Installation view © Art Sonje Center

Art Sonje Center and Kunsthal Aarhus begin a new institutional exchange and collaboration. During the next eight months, the two contemporary art institutions in South Korea and Denmark are joining forces to exchange exhibitions presenting some of their most recent productions and activities.

The last exhibition in the Little ASJC project, Song Min Jung’s 《tandsmør》 incorporates Window, a video work previously shared by the artist at 《Night Turns to Day》, an Art Sonje Center exhibition that took place in the winter of 2019/2020 and was designed as a response to acts of violence against women that were happening in Korea at the time.

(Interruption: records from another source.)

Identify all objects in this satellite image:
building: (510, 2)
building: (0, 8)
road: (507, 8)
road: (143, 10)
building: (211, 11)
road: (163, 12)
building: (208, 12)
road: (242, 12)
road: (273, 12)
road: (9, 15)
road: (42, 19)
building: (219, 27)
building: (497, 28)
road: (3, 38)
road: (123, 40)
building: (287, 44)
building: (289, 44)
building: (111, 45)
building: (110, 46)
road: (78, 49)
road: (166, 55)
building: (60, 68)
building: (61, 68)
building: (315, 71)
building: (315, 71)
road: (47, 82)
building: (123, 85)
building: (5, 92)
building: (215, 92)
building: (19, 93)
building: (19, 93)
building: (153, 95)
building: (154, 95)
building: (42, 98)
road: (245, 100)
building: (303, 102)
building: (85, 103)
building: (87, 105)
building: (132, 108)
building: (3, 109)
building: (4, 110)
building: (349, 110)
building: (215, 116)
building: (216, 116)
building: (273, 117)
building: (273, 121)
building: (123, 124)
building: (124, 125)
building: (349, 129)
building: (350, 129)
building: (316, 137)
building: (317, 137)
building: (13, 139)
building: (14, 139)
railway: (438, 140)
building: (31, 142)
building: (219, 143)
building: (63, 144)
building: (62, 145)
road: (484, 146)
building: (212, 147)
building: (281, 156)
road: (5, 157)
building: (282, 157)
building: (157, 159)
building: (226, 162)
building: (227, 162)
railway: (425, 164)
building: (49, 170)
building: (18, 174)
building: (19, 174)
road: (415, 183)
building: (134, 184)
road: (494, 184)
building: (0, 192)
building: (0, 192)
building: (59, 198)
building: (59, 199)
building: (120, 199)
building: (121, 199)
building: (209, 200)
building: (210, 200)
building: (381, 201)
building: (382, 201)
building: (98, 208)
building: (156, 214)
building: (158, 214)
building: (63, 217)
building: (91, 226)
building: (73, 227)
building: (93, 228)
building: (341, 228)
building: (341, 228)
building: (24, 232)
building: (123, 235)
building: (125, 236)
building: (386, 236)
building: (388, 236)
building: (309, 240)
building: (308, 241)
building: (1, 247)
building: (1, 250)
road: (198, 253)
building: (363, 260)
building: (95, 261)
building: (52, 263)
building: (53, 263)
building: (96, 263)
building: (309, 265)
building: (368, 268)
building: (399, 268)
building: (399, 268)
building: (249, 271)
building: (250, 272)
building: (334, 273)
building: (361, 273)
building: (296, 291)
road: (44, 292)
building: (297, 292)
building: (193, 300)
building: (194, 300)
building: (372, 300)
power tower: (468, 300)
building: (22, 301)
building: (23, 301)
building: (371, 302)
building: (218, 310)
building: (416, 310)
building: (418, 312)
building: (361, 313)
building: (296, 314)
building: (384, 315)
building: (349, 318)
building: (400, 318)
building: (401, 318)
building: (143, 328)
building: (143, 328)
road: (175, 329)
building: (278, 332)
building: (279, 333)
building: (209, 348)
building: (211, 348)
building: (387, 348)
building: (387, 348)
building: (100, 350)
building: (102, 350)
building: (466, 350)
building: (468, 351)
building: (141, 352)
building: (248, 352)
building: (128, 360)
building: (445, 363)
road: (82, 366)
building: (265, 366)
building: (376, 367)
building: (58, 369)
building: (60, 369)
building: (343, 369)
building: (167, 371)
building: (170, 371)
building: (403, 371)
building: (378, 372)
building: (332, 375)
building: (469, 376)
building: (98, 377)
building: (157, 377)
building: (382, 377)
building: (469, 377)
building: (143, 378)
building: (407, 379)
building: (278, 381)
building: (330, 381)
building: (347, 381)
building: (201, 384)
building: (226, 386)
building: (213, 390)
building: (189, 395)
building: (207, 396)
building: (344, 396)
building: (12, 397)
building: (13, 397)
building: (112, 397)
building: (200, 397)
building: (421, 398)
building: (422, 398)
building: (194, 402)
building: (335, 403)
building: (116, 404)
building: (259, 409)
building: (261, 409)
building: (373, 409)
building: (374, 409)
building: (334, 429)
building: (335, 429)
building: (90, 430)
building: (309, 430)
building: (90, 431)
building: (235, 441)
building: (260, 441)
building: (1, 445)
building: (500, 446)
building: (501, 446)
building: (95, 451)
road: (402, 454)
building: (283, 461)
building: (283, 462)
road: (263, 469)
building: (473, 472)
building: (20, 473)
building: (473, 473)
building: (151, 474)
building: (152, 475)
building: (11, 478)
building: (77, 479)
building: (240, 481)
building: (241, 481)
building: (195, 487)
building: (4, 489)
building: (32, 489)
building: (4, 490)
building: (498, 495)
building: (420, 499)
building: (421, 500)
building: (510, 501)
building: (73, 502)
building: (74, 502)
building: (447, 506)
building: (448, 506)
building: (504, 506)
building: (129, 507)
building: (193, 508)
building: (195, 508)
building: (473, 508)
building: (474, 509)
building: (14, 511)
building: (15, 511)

Installation view © Art Sonje Center

Adopting a conversational approach to examine the similar events and experiences of four women living in late 19th century Vienna, France of 1899, Russia of 1901, and Seoul in 2020, it consists of shared letters and conversations between past, present, and future. Window is conceived as an up-close examination of present-day issues based on the multifaceted anxieties and camaraderie experienced by people facing a cloudy, amorphous future. The video consists of a single image showing a bird precariously flying in the face of a snowstorm.

In it, voiceless words exist in layered form, representing bodies in a state of drifting, unable to fully occupy a solid world. The work is presented through various smartphones within the pocket spaces of Kunsthal Aarhus. Other than Lee Young-jun, who traveled to Aarhus for research purposes, Song is the only one of the artists in the Little ASJC exhibition to visit the Danish city in person to set up her installation during the pandemic.